Mais, humainement parlant, un charpentier de Nazareth qu’on suppose ignorant aurait-il pu fonder une secte ? Oui, comme notre Fox[1], cordonnier de village, très-ignorant, fonda la secte des quakers dans le comté de Leicester. Il courait les champs vêtu d’un habit de cuir : c’était un fou d’une imagination forte, qui parlait avec enthousiasme à des imaginations faibles. Ayant lu la Bible, en faisant des applications à sa mode, il se fit suivre par des imbéciles ; il était ignorant, mais des savants lui succédèrent. La secte de Fox se forma et subsiste avec honneur, après avoir été sifflée et persécutée. Les premiers anabaptistes furent des malheureux paysans sans lettres.
Enfin l’exemple de Mahomet ne souffre point de réplique. Il se donna le titre de prophète ignorant. Bien des gens même doutent qu’il sût écrire. Le fait est qu’il écrivait mal, et qu’il se battait bien.

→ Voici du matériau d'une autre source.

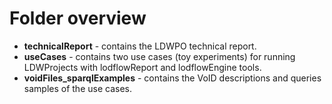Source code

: Folder overview
====

* **technicalReport** - contains the LDWPO technical report.   
* **useCases** - contains two use cases (toy experiments) for running LDWProjects with lodflowReport and lodflowEngine tools.  
* **voidFiles_sparqlExamples** - contains the VoID descriptions and queries samples of the use cases.   
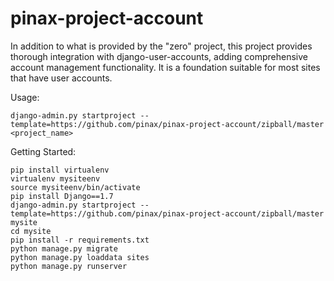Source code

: pinax-project-account
=====================

In addition to what is provided by the "zero" project, this project provides
thorough integration with django-user-accounts, adding comprehensive account
management functionality. It is a foundation suitable for most sites that have
user accounts.


Usage:

    django-admin.py startproject --template=https://github.com/pinax/pinax-project-account/zipball/master <project_name>


Getting Started:

    pip install virtualenv
    virtualenv mysiteenv
    source mysiteenv/bin/activate
    pip install Django==1.7
    django-admin.py startproject --template=https://github.com/pinax/pinax-project-account/zipball/master mysite
    cd mysite
    pip install -r requirements.txt
    python manage.py migrate
    python manage.py loaddata sites
    python manage.py runserver
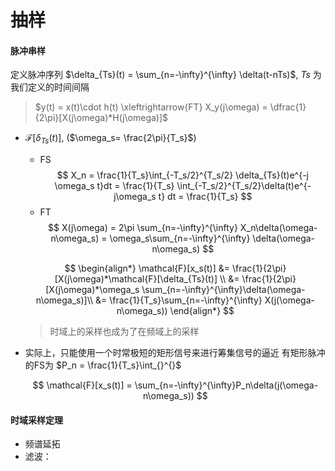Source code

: # 抽样

#### 脉冲串样

定义脉冲序列 $\delta_{Ts}(t) = \sum_{n=-\infty}^{\infty} \delta(t-nTs)$, $Ts$ 为我们定义的时间间隔

> $y(t) = x(t)\cdot h(t) \xleftrightarrow{FT} X_y(j\omega) = \dfrac{1}{2\pi}[X(j\omega)*H(j\omega)]$

- $\mathcal{F}[\delta_{Ts}(t)]$, ($\omega_s= \frac{2\pi}{T_s}$)
    - FS
        $$
            X_n = \frac{1}{T_s}\int_{-T_s/2}^{T_s/2} \delta_{Ts}(t)e^{-j \omega_s t}dt = \frac{1}{T_s} \int_{-T_s/2}^{T_s/2}\delta(t)e^{-j\omega_s t} dt = \frac{1}{T_s}
        $$
    - FT
        $$
            X(j\omega) = 2\pi \sum_{n=-\infty}^{\infty} X_n\delta(\omega- n\omega_s) = \omega_s\sum_{n=-\infty}^{\infty} \delta(\omega- n\omega_s)
        $$
    
    $$
        \begin{align*}
            \mathcal{F}[x_s(t)] &= \frac{1}{2\pi} [X(j\omega)*\mathcal{F}[\delta_{Ts}(t)] \\
                &= \frac{1}{2\pi} [X(j\omega)*\omega_s \sum_{n=-\infty}^{\infty}\delta(\omega-n\omega_s)]\\
                &= \frac{1}{T_s}\sum_{n=-\infty}^{\infty} X(j(\omega-n\omega_s))
        \end{align*}
    $$
    > 时域上的采样也成为了在频域上的采样

- 实际上，只能使用一个时常极短的矩形信号来进行筹集信号的逼近
    有矩形脉冲的FS为 $P_n = \frac{1}{T_s}\int_{}^{}$
    
    $$
        \mathcal{F}[x_s(t)] = \sum_{n=-\infty}^{\infty}P_n\delta(j(\omega-n\omega_s))
    $$
    
#### 时域采样定理

- 频谱延拓
- 滤波：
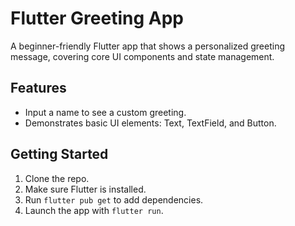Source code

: # Flutter Greeting App

A beginner-friendly Flutter app that shows a personalized greeting message, covering core UI components and state management.

## Features
- Input a name to see a custom greeting.
- Demonstrates basic UI elements: Text, TextField, and Button.

## Getting Started
1. Clone the repo.
2. Make sure Flutter is installed.
3. Run `flutter pub get` to add dependencies.
4. Launch the app with `flutter run`.
   
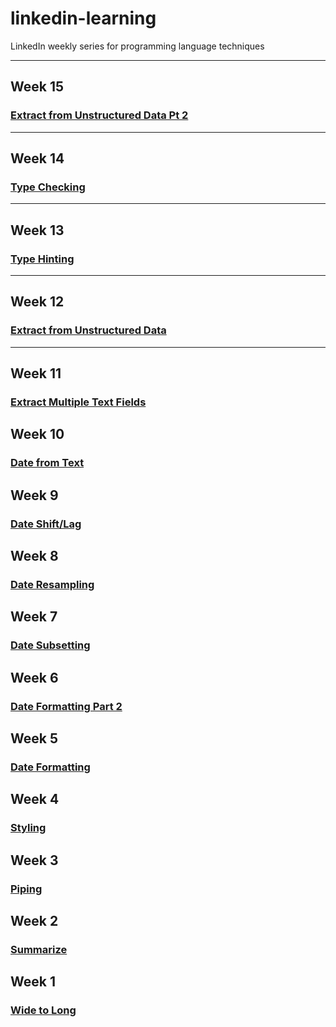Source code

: # linkedin-learning
LinkedIn weekly series for programming language techniques

----------------------------------------------------------------
## Week 15
### [Extract from Unstructured Data Pt 2](https://github.com/Tgordon523/linkedin-learning/tree/main/Week15)

----------------------------------------------------------------
## Week 14
### [Type Checking](https://github.com/Tgordon523/linkedin-learning/tree/main/Week14)
----------------------------------------------------------------
## Week 13
### [Type Hinting](https://github.com/Tgordon523/linkedin-learning/tree/main/Week13)

----------------------------------------------------------------
## Week 12
### [Extract from Unstructured Data](https://github.com/Tgordon523/linkedin-learning/tree/main/Week12)

----------------------------------------------------------------
## Week 11
### [Extract Multiple Text Fields](https://github.com/Tgordon523/linkedin-learning/tree/main/Week11)

## Week 10
### [Date from Text](https://github.com/Tgordon523/linkedin-learning/tree/main/Week10)

## Week 9
### [Date Shift/Lag](https://github.com/Tgordon523/linkedin-learning/tree/main/Week9)

## Week 8
### [Date Resampling](https://github.com/Tgordon523/linkedin-learning/tree/main/Week8)

## Week 7
### [Date Subsetting](https://github.com/Tgordon523/linkedin-learning/tree/main/Week7)

## Week 6
### [Date Formatting Part 2](https://github.com/Tgordon523/linkedin-learning/tree/main/Week6)

## Week 5
### [Date Formatting](https://github.com/Tgordon523/linkedin-learning/tree/main/Week5)

## Week 4
### [Styling](https://github.com/Tgordon523/linkedin-learning/tree/main/Week4)

## Week 3
### [Piping](https://github.com/Tgordon523/linkedin-learning/tree/main/Week3)

## Week 2
### [Summarize](https://github.com/Tgordon523/linkedin-learning/tree/main/Week2)

## Week 1
### [Wide to Long](https://github.com/Tgordon523/linkedin-learning/tree/main/Week1)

Il avait été facteur ou, si l’on veut, valet d’une marchande de chameaux[2] ; ce n’est pas là un commencement fort illustre : il devint pourtant un très-grand homme. Revenons à Jésus, qui n’a rien de commun avec lui, et pour qui nous sommes tenus d’avoir un profond respect, indépendamment même de notre religion, de laquelle nous ne parlons pas ici.
Bolingbroke, Toland, Woolston, Gordon, etc., et d’autres francs-pensants, ont conclu de ce qui fut écrit en faveur de Jésus, et contre sa personne, que c’était un enthousiaste qui voulait se faire un nom dans la populace de la Galilée.
Le Toldos Jeschut dit qu’il était suivi de deux mille hommes armés, quand Judas vint le saisir de la part du sanhédrin, et qu’il y eut beaucoup de sang répandu. Mais si le fait était vrai, il est évident que Jésus aurait été aussi criminel que Barcochéba ? »
- ↑ Voyez tome XXII, page 88 ; et XXVI, 221, 227.
- ↑ Suivant les auteurs musulmans, Mahomet était pauvre, mais d’une des tribus les plus illustres et les plus riches de l’Arabie, à laquelle la garde du temple de la Mecque était confiée. Le premier exploit de Mahomet fut de se rendre maître de sa tribu, et de détruire l’idolâtrie qui s’était établie dans ce temple. Il avait épousé une riche veuve de sa tribu, après avoir été quelque temps son facteur ; mais les Arabes n’avaient pas d’idée de ce que nous appelons dérogeance. Un conducteur de chameaux, un facteur, s’il était d’une tribu illustre, conservait toute la fierté de sa naissance. (K.)